Dobreanu Minodora, Gălăţeanu Catrinel, Simionescu Agneta, Deac R
Department of Clinical Biochemistry, U.M.P. Tîrgu Mureş, Gh. Marinescu 38, 4300 Tîrgu Mureş.
Rom J Intern Med. 2002;40(1-4):61-73.
Recent publications have reanimated the point of view that there exist links between atherosclerosis--inflammation and hypercholesterolemia. The aim of our study was to investigate the possible influence of statins on some inflammatory parameters in persons with severe primary hypercholesterolemia (PHC). The effects of the HMG CoA reductase inhibitor--Atorvastatin--on serum lipids, apoproteins, C reactive protein (CRP), soluble Intercellular Adhesion Molecule (sICAM), lipid peroxides, antibodies to oxidized LDL (Ab oxLDL) and homocystein were evaluated in 21 persons (52.9 +/- 8.38 years old) with severe PHC, 12 of these having significant coronary-artery stenosis (diameter stenosis > or = 70%), in at least one major coronary artery branch. Ab oxLDL, sICAM, TBARS, CRP and homocystein were significantly increased (p < 0.05) in patients with coronary-artery stenosis. Following a 4 weeks hypolipemiant free baseline period, all persons were treated with Atorvastatin 40 mg once daily for 8 weeks. Atorvastatin 40 mg resulted in a reduction of LDL-C with 57.8% (baseline 259.6 +/- 71.39 mg%) p < 0.001, total Cholesterol with 44.08% (baseline 343.1 +/- 71.72 mg%) p < 0.001, Apo B with 50.6% (baseline 194.7 +/- 48.71 mg%) p < 0.001, TG with 12.02% (baseline 177.4 +/- 83.63 mg%) and HDL-C was increased with 6.84% (baseline 48.0 +/- 7.86 mg%). In coronary heart disease patients, Atorvastatin reduced homocystein concentrations with 19.41% (baseline 17.7 +/- 11.16 microM/l) (p < 0.01), and CRP with 21.9% (baseline 4.8 +/- 4.19 mg/l) p < 0.01 and TBARS with 52% (baseline 0.87 +/- 0.89 nM/ml) p < 0.001, but did not influence sICAM and Ab oxLDL. Thus atherogenic concentrations of LDL-C have to be closely modulated by minimal changes in LDL oxidative state. The effects of Atorvastatin on inflammatory parameters may crucially contribute to the clinical benefit of statins, independent of cholesterol lowering. Plaque stabilization may be a paradigm for antiinflammatory mechanism of action by this class of drugs.

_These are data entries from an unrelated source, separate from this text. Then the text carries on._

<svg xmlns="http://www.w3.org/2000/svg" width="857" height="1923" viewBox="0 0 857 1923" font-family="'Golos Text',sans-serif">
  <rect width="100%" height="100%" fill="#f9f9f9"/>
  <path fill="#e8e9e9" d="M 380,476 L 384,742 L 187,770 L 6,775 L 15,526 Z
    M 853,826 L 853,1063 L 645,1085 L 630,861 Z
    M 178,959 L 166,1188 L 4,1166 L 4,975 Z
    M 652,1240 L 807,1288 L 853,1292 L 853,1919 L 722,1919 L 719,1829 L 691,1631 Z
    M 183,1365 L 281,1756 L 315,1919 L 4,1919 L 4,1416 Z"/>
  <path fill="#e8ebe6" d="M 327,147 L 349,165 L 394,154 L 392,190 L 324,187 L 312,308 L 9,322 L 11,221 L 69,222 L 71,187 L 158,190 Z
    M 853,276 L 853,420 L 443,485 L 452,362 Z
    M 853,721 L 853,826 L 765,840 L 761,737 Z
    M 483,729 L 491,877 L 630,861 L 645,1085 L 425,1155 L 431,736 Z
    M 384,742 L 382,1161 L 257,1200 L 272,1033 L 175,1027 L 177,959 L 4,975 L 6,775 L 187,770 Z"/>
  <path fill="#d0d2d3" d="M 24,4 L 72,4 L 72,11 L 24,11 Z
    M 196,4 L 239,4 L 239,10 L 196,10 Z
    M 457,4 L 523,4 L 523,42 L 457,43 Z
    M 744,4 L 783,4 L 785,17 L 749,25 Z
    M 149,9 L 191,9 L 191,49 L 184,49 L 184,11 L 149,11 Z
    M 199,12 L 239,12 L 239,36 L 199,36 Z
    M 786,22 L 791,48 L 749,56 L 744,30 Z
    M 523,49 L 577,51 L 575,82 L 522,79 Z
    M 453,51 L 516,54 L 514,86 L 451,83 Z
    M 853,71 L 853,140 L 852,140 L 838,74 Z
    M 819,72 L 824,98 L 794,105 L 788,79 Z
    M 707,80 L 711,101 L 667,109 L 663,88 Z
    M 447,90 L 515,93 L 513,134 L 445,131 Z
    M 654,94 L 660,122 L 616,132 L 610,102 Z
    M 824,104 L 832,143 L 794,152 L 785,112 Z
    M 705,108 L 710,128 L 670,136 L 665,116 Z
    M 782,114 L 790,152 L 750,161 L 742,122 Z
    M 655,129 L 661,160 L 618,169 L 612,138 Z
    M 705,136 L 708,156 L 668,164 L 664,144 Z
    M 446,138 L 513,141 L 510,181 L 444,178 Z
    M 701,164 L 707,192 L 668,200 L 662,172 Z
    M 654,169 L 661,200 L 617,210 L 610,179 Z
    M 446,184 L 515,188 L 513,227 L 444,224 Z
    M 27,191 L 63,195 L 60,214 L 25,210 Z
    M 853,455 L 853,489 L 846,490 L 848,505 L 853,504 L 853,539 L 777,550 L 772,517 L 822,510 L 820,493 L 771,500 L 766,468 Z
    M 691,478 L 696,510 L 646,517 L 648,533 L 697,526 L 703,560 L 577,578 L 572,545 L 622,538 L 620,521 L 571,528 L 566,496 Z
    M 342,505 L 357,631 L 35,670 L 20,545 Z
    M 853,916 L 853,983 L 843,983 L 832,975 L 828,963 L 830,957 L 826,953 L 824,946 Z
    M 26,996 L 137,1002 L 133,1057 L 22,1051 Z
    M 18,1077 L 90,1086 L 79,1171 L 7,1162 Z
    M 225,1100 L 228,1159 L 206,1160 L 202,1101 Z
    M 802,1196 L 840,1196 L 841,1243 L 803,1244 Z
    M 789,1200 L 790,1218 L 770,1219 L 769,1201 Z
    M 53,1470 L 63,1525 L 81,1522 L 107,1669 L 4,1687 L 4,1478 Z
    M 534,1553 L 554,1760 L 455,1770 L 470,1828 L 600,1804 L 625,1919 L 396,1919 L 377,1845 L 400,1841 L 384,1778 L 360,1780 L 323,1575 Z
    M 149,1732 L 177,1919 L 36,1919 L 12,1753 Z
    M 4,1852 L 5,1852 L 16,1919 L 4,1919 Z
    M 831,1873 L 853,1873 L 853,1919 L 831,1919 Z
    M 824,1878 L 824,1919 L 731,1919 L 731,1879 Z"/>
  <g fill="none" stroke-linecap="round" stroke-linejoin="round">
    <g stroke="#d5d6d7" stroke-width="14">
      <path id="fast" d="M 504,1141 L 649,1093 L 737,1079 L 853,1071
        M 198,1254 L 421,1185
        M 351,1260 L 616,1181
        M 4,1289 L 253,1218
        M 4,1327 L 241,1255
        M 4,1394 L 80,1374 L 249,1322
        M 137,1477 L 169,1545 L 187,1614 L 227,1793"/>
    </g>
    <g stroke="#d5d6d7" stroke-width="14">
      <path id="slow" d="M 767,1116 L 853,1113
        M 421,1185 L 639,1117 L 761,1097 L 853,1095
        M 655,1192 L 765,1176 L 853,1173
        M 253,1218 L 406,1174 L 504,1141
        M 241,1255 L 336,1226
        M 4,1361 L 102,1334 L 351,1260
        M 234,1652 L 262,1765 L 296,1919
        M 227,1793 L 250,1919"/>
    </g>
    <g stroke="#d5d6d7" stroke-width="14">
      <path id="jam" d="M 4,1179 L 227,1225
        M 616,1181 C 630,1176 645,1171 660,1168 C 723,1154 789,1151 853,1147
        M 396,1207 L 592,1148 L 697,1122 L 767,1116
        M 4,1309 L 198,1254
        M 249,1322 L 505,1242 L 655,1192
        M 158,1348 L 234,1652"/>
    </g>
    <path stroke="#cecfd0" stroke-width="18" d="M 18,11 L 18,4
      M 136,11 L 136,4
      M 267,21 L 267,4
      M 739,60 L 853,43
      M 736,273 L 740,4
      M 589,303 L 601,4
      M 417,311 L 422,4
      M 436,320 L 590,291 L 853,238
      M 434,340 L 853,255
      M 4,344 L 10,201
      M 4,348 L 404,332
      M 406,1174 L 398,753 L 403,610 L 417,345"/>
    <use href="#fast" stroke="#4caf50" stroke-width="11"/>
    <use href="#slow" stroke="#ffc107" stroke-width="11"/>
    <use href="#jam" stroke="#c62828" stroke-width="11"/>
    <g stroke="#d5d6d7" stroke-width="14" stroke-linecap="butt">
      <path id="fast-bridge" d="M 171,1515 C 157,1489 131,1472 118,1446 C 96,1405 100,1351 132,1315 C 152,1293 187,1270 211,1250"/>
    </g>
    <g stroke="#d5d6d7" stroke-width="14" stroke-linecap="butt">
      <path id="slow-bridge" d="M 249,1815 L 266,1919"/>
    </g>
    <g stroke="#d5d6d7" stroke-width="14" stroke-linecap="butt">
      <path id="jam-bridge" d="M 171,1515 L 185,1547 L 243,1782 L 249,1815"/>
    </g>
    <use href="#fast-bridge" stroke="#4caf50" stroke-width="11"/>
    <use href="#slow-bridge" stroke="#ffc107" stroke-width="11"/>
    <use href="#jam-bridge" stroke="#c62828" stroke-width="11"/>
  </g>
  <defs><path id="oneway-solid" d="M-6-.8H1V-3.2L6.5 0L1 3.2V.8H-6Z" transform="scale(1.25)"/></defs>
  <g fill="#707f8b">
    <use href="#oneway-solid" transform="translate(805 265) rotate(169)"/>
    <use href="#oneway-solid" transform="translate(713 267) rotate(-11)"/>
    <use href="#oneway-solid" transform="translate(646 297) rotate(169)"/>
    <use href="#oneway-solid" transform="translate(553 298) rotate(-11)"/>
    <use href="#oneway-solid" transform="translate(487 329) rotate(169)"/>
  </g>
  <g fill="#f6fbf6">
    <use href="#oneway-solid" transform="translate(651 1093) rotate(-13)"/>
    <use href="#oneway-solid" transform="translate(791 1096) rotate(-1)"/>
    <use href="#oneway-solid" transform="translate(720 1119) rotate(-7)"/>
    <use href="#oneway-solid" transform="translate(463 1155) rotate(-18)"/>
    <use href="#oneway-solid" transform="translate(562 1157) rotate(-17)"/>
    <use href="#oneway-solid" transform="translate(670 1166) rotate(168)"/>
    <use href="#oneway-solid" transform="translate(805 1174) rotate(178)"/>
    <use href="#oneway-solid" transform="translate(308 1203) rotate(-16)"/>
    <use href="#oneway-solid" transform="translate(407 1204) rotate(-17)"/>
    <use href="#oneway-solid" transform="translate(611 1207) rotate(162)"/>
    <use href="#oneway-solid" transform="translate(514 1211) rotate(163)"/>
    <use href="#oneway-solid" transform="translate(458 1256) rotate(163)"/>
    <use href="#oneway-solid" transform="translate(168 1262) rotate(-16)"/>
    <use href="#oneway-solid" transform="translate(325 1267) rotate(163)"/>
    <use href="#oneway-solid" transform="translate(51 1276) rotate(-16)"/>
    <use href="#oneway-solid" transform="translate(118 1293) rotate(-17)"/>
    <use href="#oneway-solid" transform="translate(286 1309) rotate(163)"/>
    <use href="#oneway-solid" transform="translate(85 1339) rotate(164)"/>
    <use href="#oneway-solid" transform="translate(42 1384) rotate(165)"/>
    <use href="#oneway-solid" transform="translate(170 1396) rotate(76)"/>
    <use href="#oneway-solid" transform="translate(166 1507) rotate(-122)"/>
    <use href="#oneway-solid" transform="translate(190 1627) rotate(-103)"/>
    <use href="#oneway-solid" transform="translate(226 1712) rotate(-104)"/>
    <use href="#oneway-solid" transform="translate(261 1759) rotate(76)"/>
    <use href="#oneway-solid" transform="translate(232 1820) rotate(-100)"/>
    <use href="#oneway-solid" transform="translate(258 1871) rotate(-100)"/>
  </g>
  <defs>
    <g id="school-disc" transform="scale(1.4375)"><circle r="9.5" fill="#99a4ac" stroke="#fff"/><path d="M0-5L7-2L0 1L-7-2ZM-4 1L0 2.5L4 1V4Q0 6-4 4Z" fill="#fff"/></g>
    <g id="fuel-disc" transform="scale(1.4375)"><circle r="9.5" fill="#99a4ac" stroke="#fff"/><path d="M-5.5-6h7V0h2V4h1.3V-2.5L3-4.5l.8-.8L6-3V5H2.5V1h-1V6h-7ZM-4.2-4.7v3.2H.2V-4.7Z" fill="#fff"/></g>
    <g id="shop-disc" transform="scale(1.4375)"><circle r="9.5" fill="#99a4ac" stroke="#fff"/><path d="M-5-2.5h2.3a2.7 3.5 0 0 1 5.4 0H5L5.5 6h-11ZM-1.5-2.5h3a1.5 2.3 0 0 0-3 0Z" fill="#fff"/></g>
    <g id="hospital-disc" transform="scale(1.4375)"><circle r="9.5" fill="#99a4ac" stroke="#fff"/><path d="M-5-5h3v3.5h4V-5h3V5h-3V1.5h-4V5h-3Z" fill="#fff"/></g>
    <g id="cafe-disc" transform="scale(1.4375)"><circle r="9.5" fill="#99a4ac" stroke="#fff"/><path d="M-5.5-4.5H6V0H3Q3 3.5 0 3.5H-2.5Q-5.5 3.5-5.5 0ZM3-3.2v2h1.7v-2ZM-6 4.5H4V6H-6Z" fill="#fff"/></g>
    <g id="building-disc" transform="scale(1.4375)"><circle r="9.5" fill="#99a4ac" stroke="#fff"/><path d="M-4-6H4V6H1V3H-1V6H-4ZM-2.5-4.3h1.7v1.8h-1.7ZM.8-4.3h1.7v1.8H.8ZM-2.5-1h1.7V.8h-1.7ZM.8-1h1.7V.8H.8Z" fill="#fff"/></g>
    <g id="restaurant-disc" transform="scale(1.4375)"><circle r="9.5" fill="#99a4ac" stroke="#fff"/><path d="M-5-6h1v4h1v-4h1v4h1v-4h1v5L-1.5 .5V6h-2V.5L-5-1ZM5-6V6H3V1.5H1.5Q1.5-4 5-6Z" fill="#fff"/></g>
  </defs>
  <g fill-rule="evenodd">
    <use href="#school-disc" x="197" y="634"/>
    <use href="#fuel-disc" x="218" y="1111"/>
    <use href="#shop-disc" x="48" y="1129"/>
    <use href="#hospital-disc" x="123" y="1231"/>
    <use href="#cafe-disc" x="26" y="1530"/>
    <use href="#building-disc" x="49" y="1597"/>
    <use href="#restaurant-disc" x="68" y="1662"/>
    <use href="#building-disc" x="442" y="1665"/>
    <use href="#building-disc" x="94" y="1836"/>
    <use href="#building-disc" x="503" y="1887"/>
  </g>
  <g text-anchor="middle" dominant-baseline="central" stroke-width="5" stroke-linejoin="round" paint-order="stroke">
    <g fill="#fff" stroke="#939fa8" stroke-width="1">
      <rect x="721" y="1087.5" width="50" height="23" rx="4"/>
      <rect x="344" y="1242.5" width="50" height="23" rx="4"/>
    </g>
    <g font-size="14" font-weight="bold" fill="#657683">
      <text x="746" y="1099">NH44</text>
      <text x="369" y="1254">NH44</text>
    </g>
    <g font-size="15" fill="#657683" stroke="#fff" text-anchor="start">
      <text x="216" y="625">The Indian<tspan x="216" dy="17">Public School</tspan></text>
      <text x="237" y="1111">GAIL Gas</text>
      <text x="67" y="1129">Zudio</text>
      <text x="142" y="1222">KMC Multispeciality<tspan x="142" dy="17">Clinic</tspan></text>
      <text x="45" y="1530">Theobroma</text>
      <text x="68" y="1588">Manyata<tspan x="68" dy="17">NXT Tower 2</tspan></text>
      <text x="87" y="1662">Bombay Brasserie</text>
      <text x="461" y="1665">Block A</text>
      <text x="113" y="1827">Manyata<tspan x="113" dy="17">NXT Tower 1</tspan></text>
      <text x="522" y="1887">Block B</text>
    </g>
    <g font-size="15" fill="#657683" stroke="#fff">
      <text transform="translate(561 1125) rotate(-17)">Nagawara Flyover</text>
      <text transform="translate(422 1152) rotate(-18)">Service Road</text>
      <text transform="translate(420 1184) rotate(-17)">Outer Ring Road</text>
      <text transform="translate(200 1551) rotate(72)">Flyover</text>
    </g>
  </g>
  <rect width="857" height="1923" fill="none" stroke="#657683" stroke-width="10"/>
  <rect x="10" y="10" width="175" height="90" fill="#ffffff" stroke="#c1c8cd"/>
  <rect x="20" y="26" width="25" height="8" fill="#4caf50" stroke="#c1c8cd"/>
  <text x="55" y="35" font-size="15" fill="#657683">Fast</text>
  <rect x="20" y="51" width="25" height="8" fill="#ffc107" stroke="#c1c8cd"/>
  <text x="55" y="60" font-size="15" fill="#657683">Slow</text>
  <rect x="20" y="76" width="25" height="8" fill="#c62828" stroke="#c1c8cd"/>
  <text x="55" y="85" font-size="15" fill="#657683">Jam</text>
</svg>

近期发表的文献重新唤起了一种观点,即动脉粥样硬化、炎症和高胆固醇血症之间存在联系。我们研究的目的是调查他汀类药物对重度原发性高胆固醇血症(PHC)患者某些炎症参数的可能影响。在21例(年龄52.9±8.38岁)重度PHC患者中评估了HMG CoA还原酶抑制剂阿托伐他汀对血脂、载脂蛋白、C反应蛋白(CRP)、可溶性细胞间黏附分子(sICAM)、脂质过氧化物、氧化型低密度脂蛋白抗体(Ab oxLDL)和同型半胱氨酸的影响,其中12例患者至少有一支主要冠状动脉分支存在显著冠状动脉狭窄(直径狭窄≥70%)。冠状动脉狭窄患者的Ab oxLDL、sICAM、硫代巴比妥酸反应物(TBARS)、CRP和同型半胱氨酸显著升高(p<0.05)。在为期4周的无降脂药基线期后,所有患者每天服用一次40mg阿托伐他汀,持续8周。40mg阿托伐他汀使低密度脂蛋白胆固醇(LDL-C)降低57.8%(基线值259.6±71.39mg%),p<0.001;总胆固醇降低44.08%(基线值343.1±71.72mg%),p<0.001;载脂蛋白B降低50.6%(基线值194.7±48.71mg%),p<0.001;甘油三酯(TG)降低12.02%(基线值177.4±83.63mg%),高密度脂蛋白胆固醇(HDL-C)升高6.84%(基线值48.0±7.86mg%)。在冠心病患者中,阿托伐他汀使同型半胱氨酸浓度降低19.41%(基线值17.7±11.16μmol/L)(p<0.01),CRP降低21.9%(基线值4.8±4.19mg/L),p<0.01,TBARS降低52%(基线值0.87±0.89nM/ml),p<0.001,但对sICAM和Ab oxLDL无影响。因此,必须通过LDL氧化状态的微小变化来密切调节致动脉粥样硬化的LDL-C浓度。阿托伐他汀对炎症参数的影响可能对他汀类药物的临床益处起关键作用,与降低胆固醇无关。斑块稳定可能是这类药物抗炎作用机制的一个范例。